*** TEXTO BASE

Luta entre o corpo e a mente
Filmagem de Mens Sana in Corpore Sano
Por Luiz Joaquim | 24.08.2009 (segunda-feira)
Quem conhece um pouquinho das recentes realizações cinematográficas de Pernambuco já ouviu falar de uma produtora chamada Símio Filmes ou, ao menos, já assistiu um de seus trabalhos. Só para refrescar, aqui vão alguns resultados positivos dali gerados: “Amigos de Risco”, de Daniel Bandeira; “KFZ-1348”, de Gabriel Mascaro e Marcelo Pedroso; e o ainda inédito no Brasil “Um Lugar ao Sol”, de Mascaro. Isso só para falar dos longas-metragens.
Mas, a Símio conta com um quarto integrante que nos últimos anos tem atuado apenas nos bastidores. Ainda que não não haja nenhum demérito em atuar nessa posição, o Símio Juliano Dornelles começava a sentir o natural íncomodo, comum a todo artista, por não estar totalmente a frente de um trabalho que fosse uma expressão absoluta de seus anseios criativos como cineasta.

******

■ EXERCÍCIO ESCRITO A ■
Apresente como uma lista JSON de strings, uma para cada linha e sem as linhas em branco, as linhas dos registros: comece na primeira linha dos registros e pare depois da linha que contém "12: (239, 233)", incluindo ambas.
O texto e os registros são materiais independentes um do outro.

*** MATERIAL

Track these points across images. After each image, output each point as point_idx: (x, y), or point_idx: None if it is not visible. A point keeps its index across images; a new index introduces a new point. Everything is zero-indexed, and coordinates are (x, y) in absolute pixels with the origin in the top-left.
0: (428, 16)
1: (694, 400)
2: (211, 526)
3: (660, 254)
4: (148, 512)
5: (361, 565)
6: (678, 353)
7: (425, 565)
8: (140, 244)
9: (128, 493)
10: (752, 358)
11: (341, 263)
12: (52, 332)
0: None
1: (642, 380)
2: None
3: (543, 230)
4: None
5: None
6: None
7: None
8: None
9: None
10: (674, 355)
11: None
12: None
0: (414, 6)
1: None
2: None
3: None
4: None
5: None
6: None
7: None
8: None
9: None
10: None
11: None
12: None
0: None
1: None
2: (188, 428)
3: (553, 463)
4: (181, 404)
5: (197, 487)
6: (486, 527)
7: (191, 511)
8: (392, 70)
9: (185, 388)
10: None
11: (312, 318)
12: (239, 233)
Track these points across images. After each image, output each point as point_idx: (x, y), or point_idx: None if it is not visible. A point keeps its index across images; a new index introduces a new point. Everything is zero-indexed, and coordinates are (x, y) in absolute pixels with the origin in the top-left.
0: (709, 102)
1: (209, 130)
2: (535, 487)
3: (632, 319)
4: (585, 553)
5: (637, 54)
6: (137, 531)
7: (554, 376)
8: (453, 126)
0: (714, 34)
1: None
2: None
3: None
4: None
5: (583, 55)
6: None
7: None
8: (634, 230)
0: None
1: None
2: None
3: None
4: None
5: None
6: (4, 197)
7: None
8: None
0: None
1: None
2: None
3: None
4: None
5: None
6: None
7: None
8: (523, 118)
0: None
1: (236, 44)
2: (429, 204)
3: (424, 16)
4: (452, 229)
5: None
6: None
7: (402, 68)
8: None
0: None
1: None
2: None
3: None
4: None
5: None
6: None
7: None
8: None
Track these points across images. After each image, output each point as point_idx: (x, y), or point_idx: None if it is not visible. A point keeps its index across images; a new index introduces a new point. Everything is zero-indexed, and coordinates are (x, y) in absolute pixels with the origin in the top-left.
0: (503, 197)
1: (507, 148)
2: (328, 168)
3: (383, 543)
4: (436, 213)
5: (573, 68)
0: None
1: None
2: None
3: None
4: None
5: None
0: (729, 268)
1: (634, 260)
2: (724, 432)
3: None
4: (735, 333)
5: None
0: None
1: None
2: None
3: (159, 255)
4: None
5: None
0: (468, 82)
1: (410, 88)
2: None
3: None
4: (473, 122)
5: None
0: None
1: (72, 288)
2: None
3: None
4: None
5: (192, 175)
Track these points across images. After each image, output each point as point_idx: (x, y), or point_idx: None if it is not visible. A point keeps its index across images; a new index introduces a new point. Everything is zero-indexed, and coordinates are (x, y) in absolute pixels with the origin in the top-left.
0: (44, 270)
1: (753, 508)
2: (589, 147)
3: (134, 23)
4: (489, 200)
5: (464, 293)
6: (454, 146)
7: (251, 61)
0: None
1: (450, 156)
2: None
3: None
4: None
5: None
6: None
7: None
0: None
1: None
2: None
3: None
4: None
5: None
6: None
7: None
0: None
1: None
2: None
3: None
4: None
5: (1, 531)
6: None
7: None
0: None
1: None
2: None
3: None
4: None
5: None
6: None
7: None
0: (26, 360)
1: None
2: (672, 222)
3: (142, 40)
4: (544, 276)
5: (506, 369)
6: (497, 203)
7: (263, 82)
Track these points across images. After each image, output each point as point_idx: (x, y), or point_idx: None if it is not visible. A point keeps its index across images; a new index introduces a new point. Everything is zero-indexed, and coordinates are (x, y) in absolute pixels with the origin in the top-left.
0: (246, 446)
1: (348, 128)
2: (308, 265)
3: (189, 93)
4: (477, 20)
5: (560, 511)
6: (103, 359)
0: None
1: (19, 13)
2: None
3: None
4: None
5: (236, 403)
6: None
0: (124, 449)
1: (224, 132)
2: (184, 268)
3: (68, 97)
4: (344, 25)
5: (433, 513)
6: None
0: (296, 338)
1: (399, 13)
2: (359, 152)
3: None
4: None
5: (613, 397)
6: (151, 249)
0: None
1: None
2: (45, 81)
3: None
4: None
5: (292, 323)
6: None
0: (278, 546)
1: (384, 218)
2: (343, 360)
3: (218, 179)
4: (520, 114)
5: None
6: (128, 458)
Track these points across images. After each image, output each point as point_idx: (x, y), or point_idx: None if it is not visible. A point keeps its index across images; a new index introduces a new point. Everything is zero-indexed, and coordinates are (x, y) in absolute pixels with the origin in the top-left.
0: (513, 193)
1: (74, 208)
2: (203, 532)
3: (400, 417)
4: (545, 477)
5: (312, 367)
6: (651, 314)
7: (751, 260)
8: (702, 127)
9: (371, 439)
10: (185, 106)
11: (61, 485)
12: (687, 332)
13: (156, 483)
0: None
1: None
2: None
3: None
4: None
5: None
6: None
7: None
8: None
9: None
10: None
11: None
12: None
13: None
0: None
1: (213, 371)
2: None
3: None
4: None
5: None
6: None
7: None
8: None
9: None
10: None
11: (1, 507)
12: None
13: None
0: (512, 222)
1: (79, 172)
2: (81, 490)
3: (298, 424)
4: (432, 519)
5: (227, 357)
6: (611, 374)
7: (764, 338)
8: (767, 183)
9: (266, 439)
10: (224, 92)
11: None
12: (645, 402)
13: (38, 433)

******

■ EXERCÍCIO ESCRITO B ■
Traduza para o inglês esta frase do texto sobre a produtora Símio Filmes: "Quem conhece um pouquinho das recentes realizações cinematográficas de Pernambuco já ouviu falar de uma produtora chamada Símio Filmes ou, ao menos, já assistiu um de seus trabalhos."

■ RESULTADO DA TAREFA A ■
[
  "Track these points across images. After each image, output each point as point_idx: (x, y), or point_idx: None if it is not visible. A point keeps its index across images; a new index introduces a new point. Everything is zero-indexed, and coordinates are (x, y) in absolute pixels with the origin in the top-left.",
  "0: (428, 16)",
  "1: (694, 400)",
  "2: (211, 526)",
  "3: (660, 254)",
  "4: (148, 512)",
  "5: (361, 565)",
  "6: (678, 353)",
  "7: (425, 565)",
  "8: (140, 244)",
  "9: (128, 493)",
  "10: (752, 358)",
  "11: (341, 263)",
  "12: (52, 332)",
  "0: None",
  "1: (642, 380)",
  "2: None",
  "3: (543, 230)",
  "4: None",
  "5: None",
  "6: None",
  "7: None",
  "8: None",
  "9: None",
  "10: (674, 355)",
  "11: None",
  "12: None",
  "0: (414, 6)",
  "1: None",
  "2: None",
  "3: None",
  "4: None",
  "5: None",
  "6: None",
  "7: None",
  "8: None",
  "9: None",
  "10: None",
  "11: None",
  "12: None",
  "0: None",
  "1: None",
  "2: (188, 428)",
  "3: (553, 463)",
  "4: (181, 404)",
  "5: (197, 487)",
  "6: (486, 527)",
  "7: (191, 511)",
  "8: (392, 70)",
  "9: (185, 388)",
  "10: None",
  "11: (312, 318)",
  "12: (239, 233)"
]

■ RESULTADO DA TAREFA B ■
Anyone who knows a little about the recent film productions from Pernambuco has already heard of a production company called Símio Filmes or, at least, has already watched one of its works.